Jayapura, Jubi – Massa aksi menyebut demonstrasi “Papua Darurat Militer dan Kemanusiaan” di Kota Jayapura sempat diwarnai kericuhan antara peserta aksi dan pihak kepolisian, karena tembakan gas air mata ke arah massa aksi.
Insiden itu terjadi di depan Detasemen Zeni Tempur 10/Ksatria Yudha Dharma atau Denzipur 10/KYD di Waena, Distrik Heram, Kota Jayapura, Papua, Senin (27/4/2026) pagi.
Negosiator massa aksi, Yohanis Walilo mengatakan ketika itu personel polisi dan Brimob memblokade massa dari beberapa titik kumpul di sekitar Waena yang hendak menuju ke kawasan Lingkaran di Abepura, Distrik Abepura, Kota Jayapura.
Pihaknya berupaya bernegosiasi dengan kepolisian. Namun negosiasi itu tidak menemui titik temu. Siatusi pun memanas dan polisi menembakkan gas air mata. Padahal ketika itu, pihaknya berupaya mengkoordinir massa aksi untuk mundur perlahan.
“Situasi berubah ketika aparat disebut memberikan perintah berbeda di lapangan. Perintah dari Polres berbeda lagi. Kami mau sambil negosiasi, pelan-pelan mundurkan massa, tetapi mereka langsung [menembakkan gas air mata] dan dibalas lemparan batu oleh massa aksi,” kata Yohanes Walilo usai kericuhan.

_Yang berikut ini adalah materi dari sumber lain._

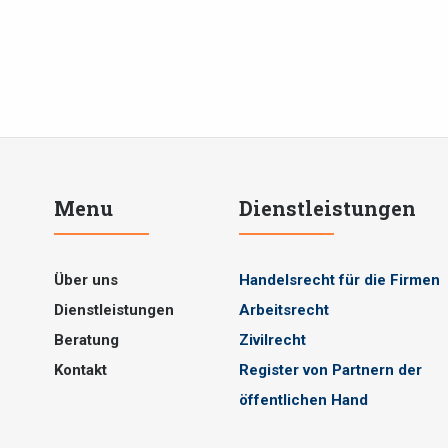
Menu
Dienstleistungen
Über uns
Handelsrecht für die Firmen
Dienstleistungen
Arbeitsrecht
Beratung
Zivilrecht
Kontakt
Register von Partnern der
öffentlichen Hand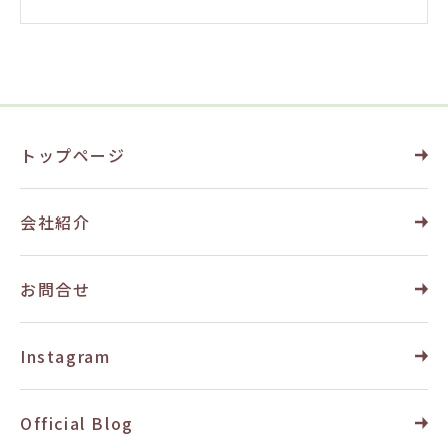
トップページ
会社紹介
お問合せ
Instagram
Official Blog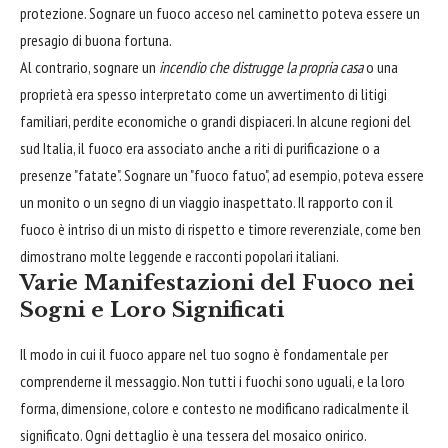
protezione. Sognare un fuoco acceso nel caminetto poteva essere un
presagio di buona fortuna.
Al contrario, sognare un
incendio che distrugge la propria casa
o una
proprietà era spesso interpretato come un avvertimento di litigi
familiari, perdite economiche o grandi dispiaceri. In alcune regioni del
sud Italia, il fuoco era associato anche a riti di purificazione o a
presenze "fatate". Sognare un "fuoco fatuo", ad esempio, poteva essere
un monito o un segno di un viaggio inaspettato. Il rapporto con il
fuoco è intriso di un misto di rispetto e timore reverenziale, come ben
dimostrano molte leggende e racconti popolari italiani.
Varie Manifestazioni del Fuoco nei
Sogni e Loro Significati
Il modo in cui il fuoco appare nel tuo sogno è fondamentale per
comprenderne il messaggio. Non tutti i fuochi sono uguali, e la loro
forma, dimensione, colore e contesto ne modificano radicalmente il
significato. Ogni dettaglio è una tessera del mosaico onirico.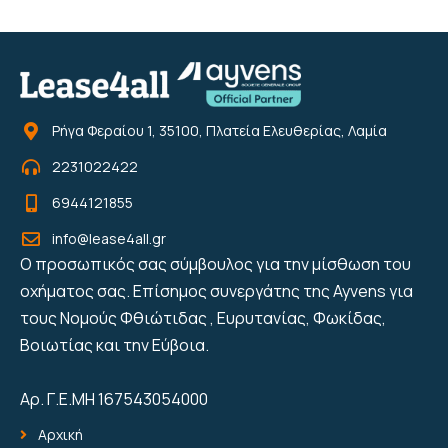
Ρήγα Φεραίου 1, 35100, Πλατεία Ελευθερίας, Λαμία
2231022422
6944121855
info@lease4all.gr
Ο προσωπικός σας σύμβουλος για την μίσθωση του
οχήματος σας. Επίσημος συνεργάτης της Ayvens για
τους Νομούς Φθιώτιδας , Ευρυτανίας, Φωκίδας,
Βοιωτίας και την Εύβοια.
Αρ. Γ.Ε.ΜΗ 167543054000
Αρχική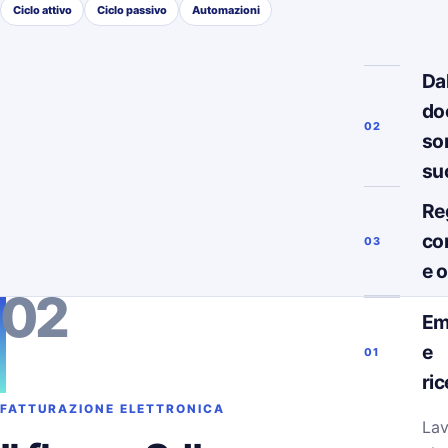
Ciclo attivo
Ciclo passivo
Automazioni
Da
do
02
so
su
Re
co
03
e 
02
Em
e
01
ri
FATTURAZIONE ELETTRONICA
Lav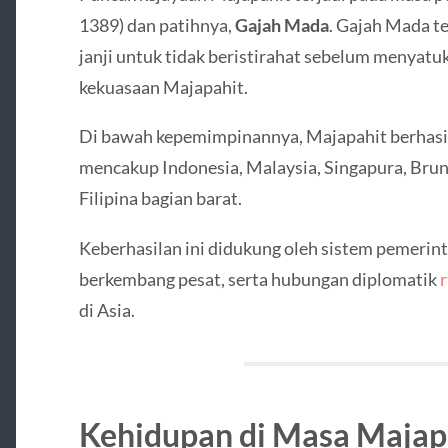
1389) dan patihnya,
Gajah Mada
. Gajah Mada t
janji untuk tidak beristirahat sebelum menyat
kekuasaan Majapahit.
Di bawah kepemimpinannya, Majapahit berhasil
mencakup Indonesia, Malaysia, Singapura, Brune
Filipina bagian barat.
Keberhasilan ini didukung oleh sistem pemerin
berkembang pesat, serta hubungan diplomatik
r
di Asia.
Kehidupan di Masa Majap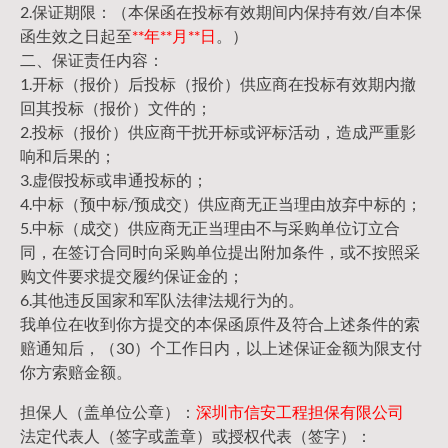
2.保证期限：（本保函在投标有效期间内保持有效/自本保
函生效之日起至
**年**月**日
。）
二、保证责任内容：
1.开标（报价）后投标（报价）供应商在投标有效期内撤
回其投标（报价）文件的；
2.投标（报价）供应商干扰开标或评标活动，造成严重影
响和后果的；
3.虚假投标或串通投标的；
4.中标（预中标/预成交）供应商无正当理由放弃中标的；
5.中标（成交）供应商无正当理由不与采购单位订立合
同，在签订合同时向采购单位提出附加条件，或不按照采
购文件要求提交履约保证金的；
6.其他违反国家和军队法律法规行为的。
我单位在收到你方提交的本保函原件及符合上述条件的索
赔通知后，（30）个工作日内，以上述保证金额为限支付
你方索赔金额。
担保人（盖单位公章）：
深圳市信安工程担保有限公司
法定代表人（签字或盖章）或授权代表（签字）：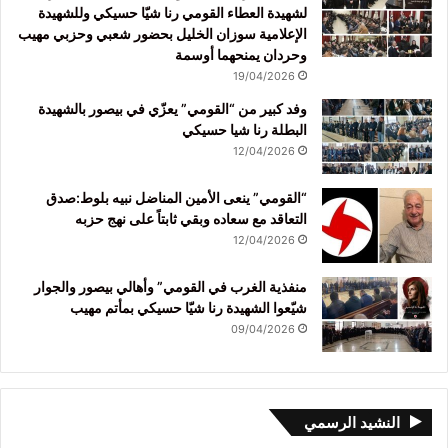
لشهيدة العطاء القومي رنا شيّا حسيكي وللشهيدة
الإعلامية سوزان الخليل بحضور شعبي وحزبي مهيب
وحردان يمنحهما أوسمة
19/04/2026
وفد كبير من “القومي” يعزّي في بيصور بالشهيدة
البطلة رنا شيا حسيكي
12/04/2026
“القومي” ينعى الأمين المناضل نبيه بلوط:صدق
التعاقد مع سعاده وبقي ثابتاً على نهج حزبه
12/04/2026
منفذية الغرب في القومي” وأهالي بيصور والجوار
شيّعوا الشهيدة رنا شيّا حسيكي بمأتم مهيب
09/04/2026
النشيد الرسمي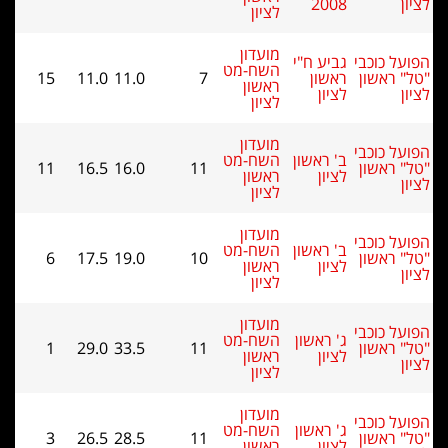
2008
לציון
מועדון
ל כוכבי
גביע ח"י
השח-מט
 ראשון
ראשון
7
11.0
11.0
15
ראשון
לציון
לציון
מועדון
ל כוכבי
ב' ראשון
השח-מט
 ראשון
11
16.0
16.5
11
לציון
ראשון
לציון
מועדון
ל כוכבי
ב' ראשון
השח-מט
 ראשון
10
19.0
17.5
6
לציון
ראשון
לציון
מועדון
ל כוכבי
ג' ראשון
השח-מט
 ראשון
11
33.5
29.0
1
לציון
ראשון
לציון
מועדון
ל כוכבי
ג' ראשון
השח-מט
 ראשון
11
28.5
26.5
3
לציון
ראשון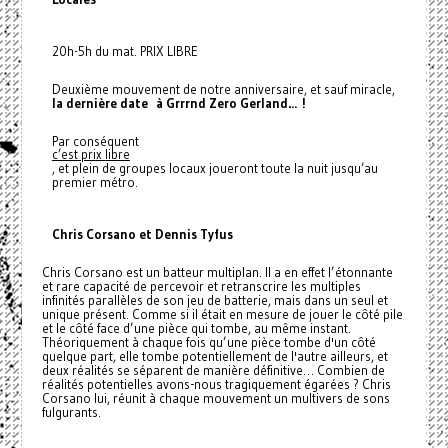
20h-5h du mat. PRIX LIBRE
Deuxième mouvement de notre anniversaire, et sauf miracle,
la dernière date à Grrrnd Zero Gerland… !
Par conséquent
c’est prix libre
, et plein de groupes locaux joueront toute la nuit jusqu’au
premier métro.
Chris Corsano et Dennis Tyfus
Chris Corsano est un batteur multiplan. Il a en effet l’étonnante
et rare capacité de percevoir et retranscrire les multiples
infinités parallèles de son jeu de batterie, mais dans un seul et
unique présent. Comme si il était en mesure de jouer le côté pile
et le côté face d’une pièce qui tombe, au même instant.
Théoriquement à chaque fois qu’une pièce tombe d'un côté
quelque part, elle tombe potentiellement de l'autre ailleurs, et
deux réalités se séparent de manière définitive… Combien de
réalités potentielles avons-nous tragiquement égarées ? Chris
Corsano lui, réunit à chaque mouvement un multivers de sons
fulgurants.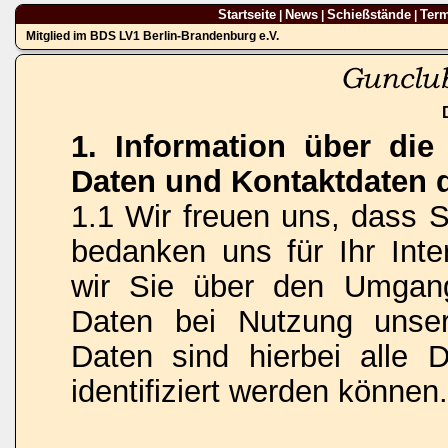
Startseite
News
Schießstände
Ter
|
|
|
Mitglied im BDS LV1 Berlin-Brandenburg e.V.
1. Information über di
Daten und Kontaktdaten 
1.1 Wir freuen uns, dass 
bedanken uns für Ihr Inte
wir Sie über den Umgan
Daten bei Nutzung unse
Daten sind hierbei alle 
identifiziert werden können.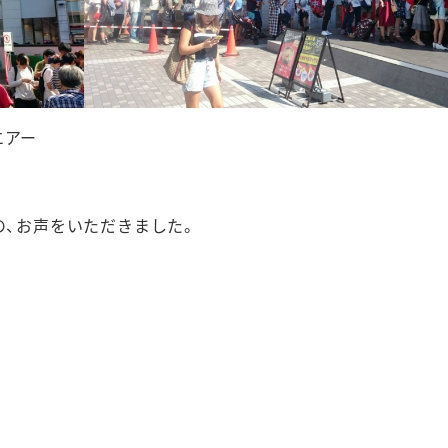
エアー
の、お声をいただきました。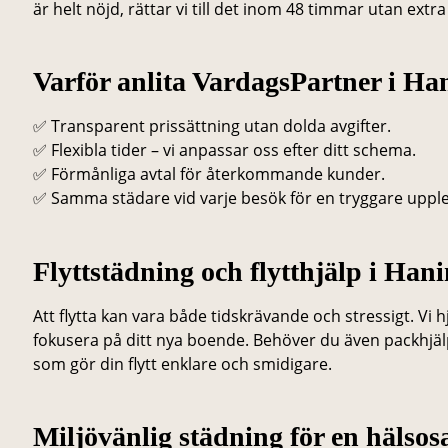
är helt nöjd, rättar vi till det inom 48 timmar utan extr
Varför anlita VardagsPartner i Ha
✅ Transparent prissättning utan dolda avgifter.
✅ Flexibla tider – vi anpassar oss efter ditt schema.
✅ Förmånliga avtal för återkommande kunder.
✅ Samma städare vid varje besök för en tryggare upple
Flyttstädning och flytthjälp i Hani
Att flytta kan vara både tidskrävande och stressigt. Vi 
fokusera på ditt nya boende. Behöver du även packhjälp
som gör din flytt enklare och smidigare.
Miljövänlig städning för en hälsos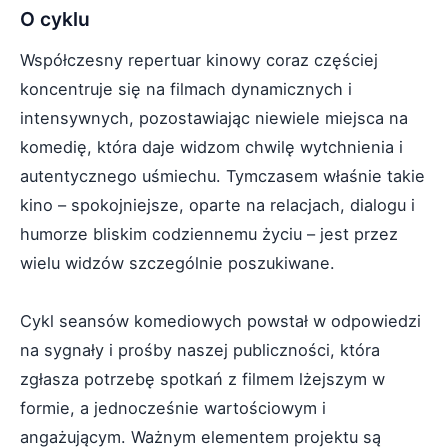
O cyklu
Współczesny repertuar kinowy coraz częściej
koncentruje się na filmach dynamicznych i
intensywnych, pozostawiając niewiele miejsca na
komedię, która daje widzom chwilę wytchnienia i
autentycznego uśmiechu. Tymczasem właśnie takie
kino – spokojniejsze, oparte na relacjach, dialogu i
humorze bliskim codziennemu życiu – jest przez
wielu widzów szczególnie poszukiwane.
Cykl seansów komediowych powstał w odpowiedzi
na sygnały i prośby naszej publiczności, która
zgłasza potrzebę spotkań z filmem lżejszym w
formie, a jednocześnie wartościowym i
angażującym. Ważnym elementem projektu są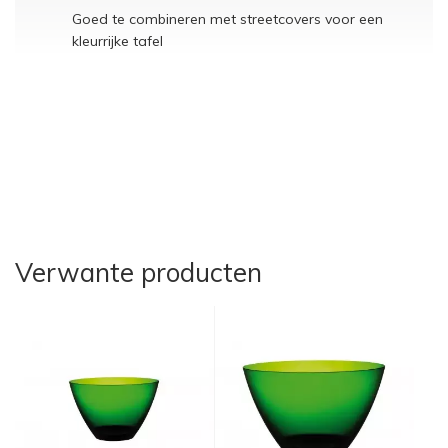
Goed te combineren met streetcovers voor een
kleurrijke tafel
Verwante producten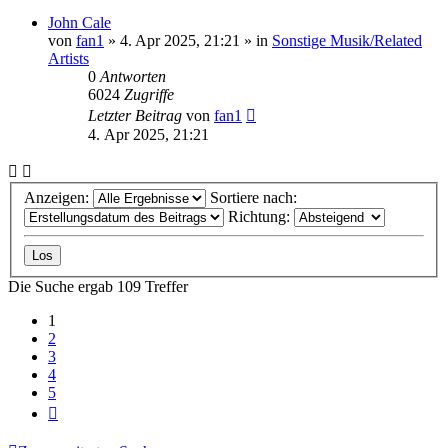
John Cale
von
fan1
» 4. Apr 2025, 21:21 » in
Sonstige Musik/Related
Artists
0
Antworten
6024
Zugriffe
Letzter Beitrag
von
fan1
4. Apr 2025, 21:21
Anzeigen:
Sortiere nach:
Richtung:
Die Suche ergab 109 Treffer
1
2
3
4
5
Nächste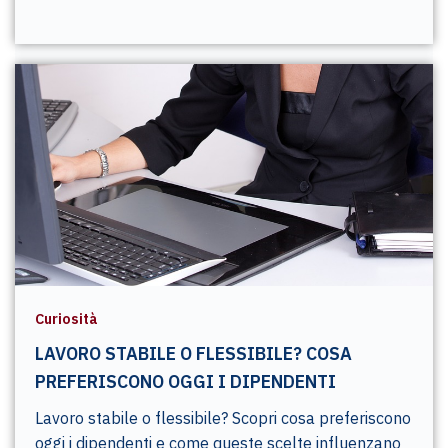
Curiosità
LAVORO STABILE O FLESSIBILE? COSA
PREFERISCONO OGGI I DIPENDENTI
Lavoro stabile o flessibile? Scopri cosa preferiscono
oggi i dipendenti e come queste scelte influenzano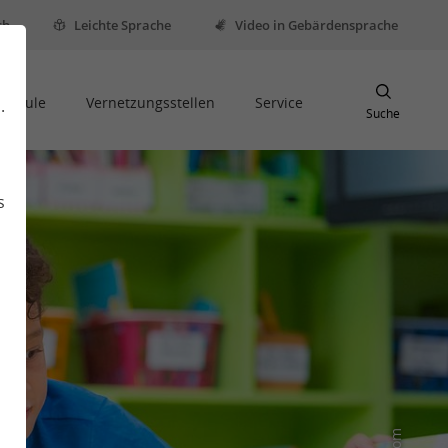
sh
Leichte Sprache
Video in Gebärdensprache
Schule
Vernetzungsstellen
Service
.
Suche
s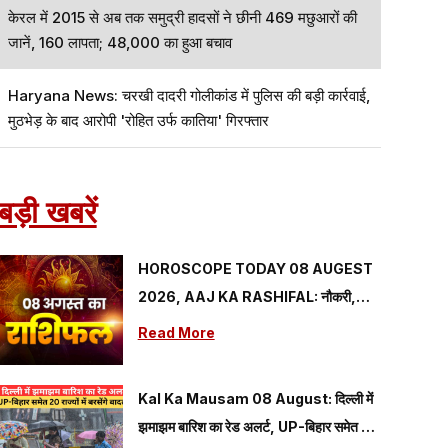
केरल में 2015 से अब तक समुद्री हादसों ने छीनी 469 मछुआरों की
जानें, 160 लापता; 48,000 का हुआ बचाव
Haryana News: चरखी दादरी गोलीकांड में पुलिस की बड़ी कार्रवाई,
मुठभेड़ के बाद आरोपी 'रोहित उर्फ कातिया' गिरफ्तार
बड़ी खबरें
HOROSCOPE TODAY 08 AUGEST
2026, AAJ KA RASHIFAL: नौकरी,
व्यापार, धन और परिवार के लिए कैसा रहेगा आज का
Read More
दिन, जानें अपनी राशि
Kal Ka Mausam 08 August: दिल्ली में
झमाझम बारिश का रेड अलर्ट, UP-बिहार समेत 20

Menurutnya, situasi pun memasan dan massa akhirnya berlarian menghindari tembakan gas air mata.
“Setelah aparat melepaskan gas air mata ke arah massa, kondisi kemudian memanas dan memicu kepanikan di lokasi aksi,” ujarnya.
Katanya, sebelumnya massa yang berasal dari kawasan Expo meminta difasilitasi untuk diantar atau dibubarkan secara tertib. Namun, situasi di lapangan berubah setelah adanya instruksi dari pihak keamanan.
“Setelah itu baru pihak kepolisian, mungkin ada perintah dari atas, berubah lagi. Mereka suruh kami mundur pelan-pelan, lalu ditembak gas air mata,” ucapnya.
Ia juga menyebut sejumlah negosiator mendapat pukulan tongkat saat situasi ricuh. Massa aksi kemudian terpencar dan membubarkan diri dari lokasi kejadian.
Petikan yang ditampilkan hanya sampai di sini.